My group's research focusses on ‘Neuroproteomics’, the protein-based investigation of neurodegenerative diseases. In detailed, hypothesis-driven studies we address mechanisms of protein misfolding and aggregation, with the aim of understanding the molecular mechanisms of neurodegeneration in Huntington’s, Alzheimer’s and further diseases causally related to the misfolding of proteins. In particular, we aim to elucidate the molecular principles by which abnormally folded proteins, their complexes and aggregates cause cellular toxicity and neuronal dysfunction. In our efforts to promote translation of basic research into benefits for patients, we identify and characterize modulators of protein misfolding cascades in disease (Ehrnhoefer et al., Nat Struct Mol Biol, 2008; Bieschke et al., Nat Chem Biol, 2011). We have previously demonstrated that expanded polyglutamine (polyQ) sequences trigger misfolding and aggregation of N-terminal huntingtin fragments in vitro and in vivo (Scherzinger et al., Cell, 1997; Davis et al., Cell, 1997). More recently, we have started new lines of translational research establishing methods to detect disease-relevant misfolded protein species in biosamples from models and patients. These investigations are directed at the development of predictive disease markers which are a prerequisite for the clinical investigation of new disease-modifying therapies targeting neurodegeneration before symptoms of irreversible neuronal damage arise. In collaboration with Alessandro Prigione, a Delbrück Fellow I have been mentoring since 2013, we have established stem cell research strategies for the rare neurological Leigh syndrome and Huntington’s disease (Lorenz et al. Cell Stem Cell, 2017).

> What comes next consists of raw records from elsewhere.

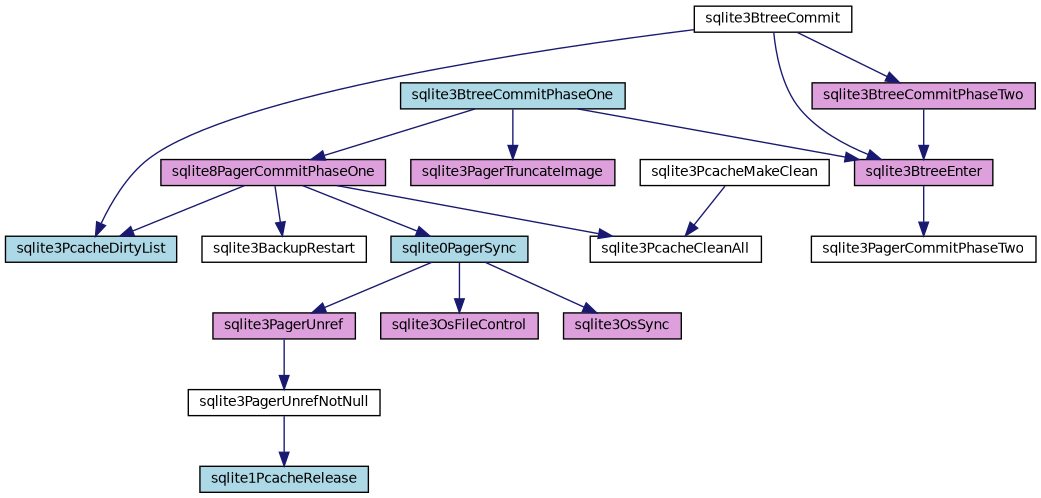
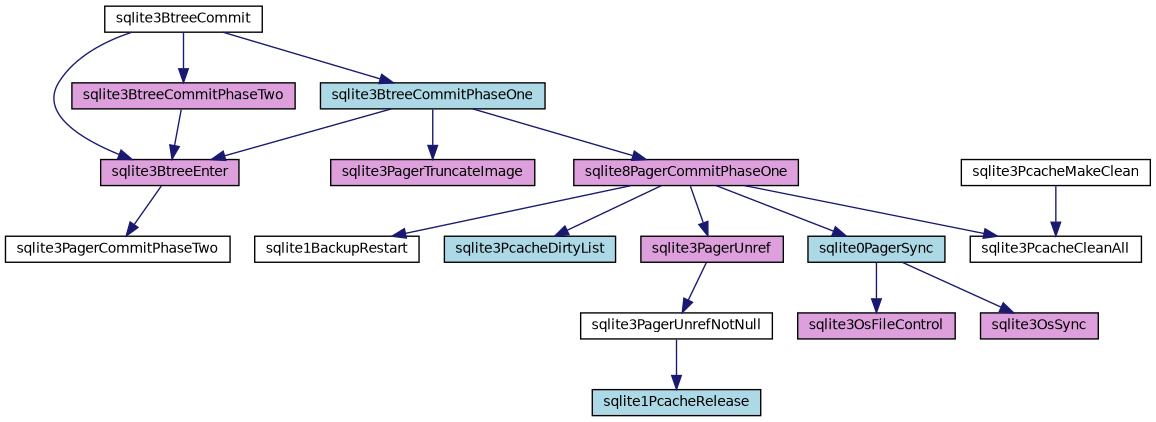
  digraph {
    rankdir=TB
    node [color=black fillcolor=plum fontname=Helvetica fontsize=10 shape=record style=filled]
    edge [color=midnightblue fontname=Helvetica fontsize=10 labelfontname=Helvetica labelfontsize=10 style=solid]
    n1 [fillcolor=white fontcolor=black height=0.2 label=sqlite3BtreeCommit width=0.4]
    n2 [fillcolor=lightblue height=0.2 label=sqlite3BtreeCommitPhaseOne width=0.4]
    n3 [height=0.2 label=sqlite3BtreeEnter width=0.4]
    n4 [height=0.2 label=sqlite3BtreeCommitPhaseTwo width=0.4]
    n5 [height=0.2 label=sqlite3PagerTruncateImage width=0.4]
    n6 [height=0.2 label=sqlite8PagerCommitPhaseOne width=0.4]
    n7 [fillcolor=white height=0.2 label=sqlite3PagerCommitPhaseTwo width=0.4]
-   n8 [fillcolor=white height=0.2 label=sqlite3BackupRestart width=0.4]
+   n8 [fillcolor=white height=0.2 label=sqlite1BackupRestart width=0.4]
    n9 [fillcolor=lightblue height=0.2 label=sqlite3PcacheDirtyList width=0.4]
    n10 [height=0.2 label=sqlite3PagerUnref width=0.4]
    n11 [fillcolor=white height=0.2 label=sqlite3PcacheCleanAll width=0.4]
    n12 [fillcolor=lightblue height=0.2 label=sqlite0PagerSync width=0.4]
    n13 [fillcolor=white height=0.2 label=sqlite3PagerUnrefNotNull width=0.4]
    n14 [height=0.2 label=sqlite3OsFileControl width=0.4]
    n15 [height=0.2 label=sqlite3OsSync width=0.4]
    n16 [fillcolor=lightblue height=0.2 label=sqlite1PcacheRelease width=0.4]
    n17 [fillcolor=white height=0.2 label=sqlite3PcacheMakeClean width=0.4]
-   n1 -> n9
+   n1 -> n2
    n1 -> n3
    n1 -> n4
    n2 -> n3
    n2 -> n5
    n2 -> n6
    n3 -> n7
    n4 -> n3
    n6 -> n8
    n6 -> n9
-   n12 -> n10
+   n6 -> n10
    n6 -> n11
    n6 -> n12
    n10 -> n13
    n12 -> n14
    n12 -> n15
    n13 -> n16
    n17 -> n11
  }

Our second field of activity is systems biology, in particular using interactomics approaches, which are also mainly applied to neurodegenerative disease processes. Previously, we developed an automated yeast two-hybrid (Y2H) system, which we used to generate a focused protein-protein interaction network for the huntingtin protein relevant to Huntington's disease (Goehler et al., Mol. Cell, 2004), as well as a large interaction map of the human proteome (Stelzl et al., Cell, 2005). Recently, we identified highly relevant interactions between the triple A ATPase VCP/p97 and an adaptor protein that effects a fundamental structural change in VCP from a homohexamer to a heterooligomer with far-reaching functional implications (Arumughan et al. 2016). We are constantly developing more powerful methods for the identification and validation of protein-protein interactions, most recently LuTHy, a double readout luminescence-based technology for interactome mapping in mammalian cells (Trepte et al., Mol Syst Biol, 2018).